(Data records Opens)

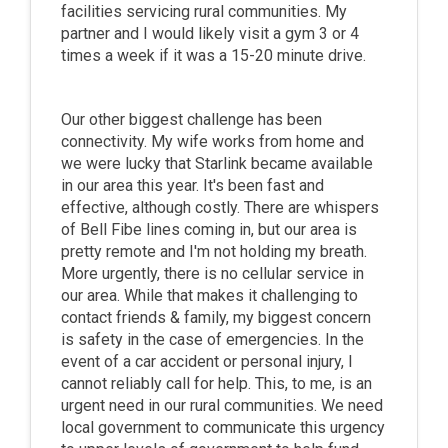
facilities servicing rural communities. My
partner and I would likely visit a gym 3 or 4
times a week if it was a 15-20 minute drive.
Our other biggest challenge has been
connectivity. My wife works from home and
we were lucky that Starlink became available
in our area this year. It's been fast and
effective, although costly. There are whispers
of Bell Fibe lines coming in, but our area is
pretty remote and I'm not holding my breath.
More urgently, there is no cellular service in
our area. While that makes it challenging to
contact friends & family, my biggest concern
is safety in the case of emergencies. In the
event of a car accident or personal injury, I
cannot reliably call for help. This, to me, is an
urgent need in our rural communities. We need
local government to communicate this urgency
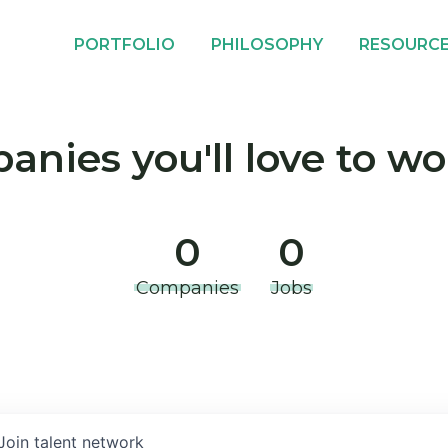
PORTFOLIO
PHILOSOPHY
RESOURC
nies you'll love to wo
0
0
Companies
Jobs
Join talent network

(Data records Closes)

Brief: Search the entries above for "rural". Show every line that has it.

Your response:
facilities servicing rural communities. My
urgent need in our rural communities. We need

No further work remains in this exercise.